We had hired many talented and committed young professional services consultants with tremendous technical aptitude and product knowledge. Unfortunately, they also lacked experience in communicating with enterprise customers during their large, high-pressured and complex projects. Our team was becoming strained, and we were fighting many fires across a rapidly growing portfolio of hundreds of new implementation and add-on projects. Many of the projects were not getting done on schedule, which was leading to an ever-growing backlog of open projects that were in the process of escalating. Our customers were counting on us to automate their mission-critical quoting and ordering processes, and thus our project delays often led to difficult conversations with stressed and unhappy customers. Our growing portfolio of escalating projects was inhibiting the growth of my software company.
To complicate matters, a substantial re-capitalization of $80M in new capital from new investors shifted our professional services objectives. This injection of new capital also came with new expectations, which included the desire for our services team to begin generating profit. Our increasing escalations had forced our professional services margin into the negative and this began to threaten our continued growth. We had to widen our focus from just services scalability so that it now included the additive goal of driving substantial services margins despite a backlog of unprofitable projects.
By being straightforward with our clients in a manner that earned their trust and respect, Shane enabled us to weather this storm by staying calm amidst the many fires and by always being straightforward with our clients. On numerous occasions, Shane had many difficult conversations with customers, and he frequently helped to reset their expectations toward a mutual vision of what done should look like. He then had to convince each customer that moving to this new vision of done was a good outcome despite the over inflated expectations they currently possessed. More impressively, Shane accomplished all this while simultaneously teaching our young professional service managers and team members the framework of Shane-isms spelled out in this book.

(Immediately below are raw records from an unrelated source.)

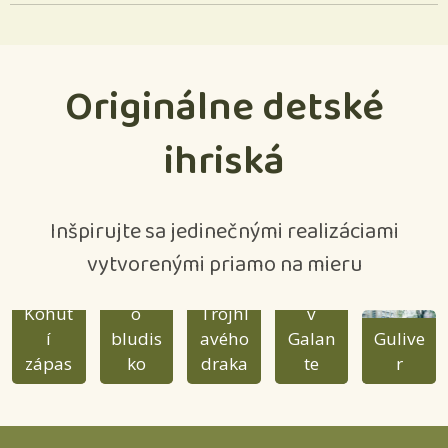
Originálne detské
ihriská
Inšpirujte sa jedinečnými realizáciami
vytvorenými priamo na mieru
Kúzel
níkov
Hrad
Kaštieľ
Kohút
o
Trojhl
v
í
bludis
avého
Galan
Gulive
zápas
ko
draka
te
r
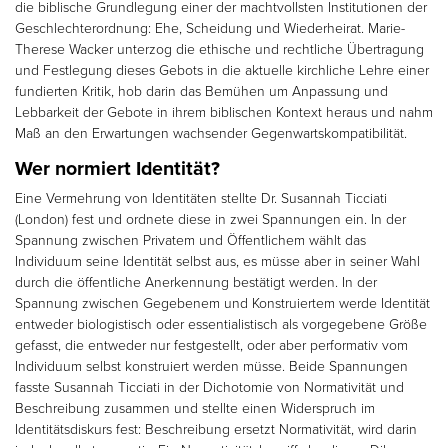
die biblische Grundlegung einer der machtvollsten Institutionen der
Geschlechterordnung: Ehe, Scheidung und Wiederheirat. Marie-
Therese Wacker unterzog die ethische und rechtliche Übertragung
und Festlegung dieses Gebots in die aktuelle kirchliche Lehre einer
fundierten Kritik, hob darin das Bemühen um Anpassung und
Lebbarkeit der Gebote in ihrem biblischen Kontext heraus und nahm
Maß an den Erwartungen wachsender Gegenwartskompatibilität.
Wer normiert Identität?
Eine Vermehrung von Identitäten stellte Dr. Susannah Ticciati
(London) fest und ordnete diese in zwei Spannungen ein. In der
Spannung zwischen Privatem und Öffentlichem wählt das
Individuum seine Identität selbst aus, es müsse aber in seiner Wahl
durch die öffentliche Anerkennung bestätigt werden. In der
Spannung zwischen Gegebenem und Konstruiertem werde Identität
entweder biologistisch oder essentialistisch als vorgegebene Größe
gefasst, die entweder nur festgestellt, oder aber performativ vom
Individuum selbst konstruiert werden müsse. Beide Spannungen
fasste Susannah Ticciati in der Dichotomie von Normativität und
Beschreibung zusammen und stellte einen Widerspruch im
Identitätsdiskurs fest: Beschreibung ersetzt Normativität, wird darin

Under Shanes leadership, the services team regained control of the project portfolio, so that the company could continue to grow rapidly and profitably. BigMachines was ultimately acquired by Oracle in 2013, resulting in an excellent outcome for the investors. Clearly, Shanes influence helped shape this result.
Recently, I became CEO of another next generation CPQ company called SteelBrick. Our professional services team is now composed of many team members who were part of Shanes team at BigMachines, where they clearly learned these principles and matured as managers. Just the other day, I was in our conference room and witnessed our Director of Professional Services mentoring a newly hired consultant by spelling out the ABCs of professional services on a white-board. As you will read, this Director acquired this knowledge while working for Shane, and it is incredibly comforting for me to know that my current head of professional services has absorbed many of Shanes principles. I will always want my most senior professional services executive to embrace these principles and employ them to the benefit of my companies. Deploying such a concise and effective framework of principles provides me with the confidence that we are delivering the right balance of company and customer success.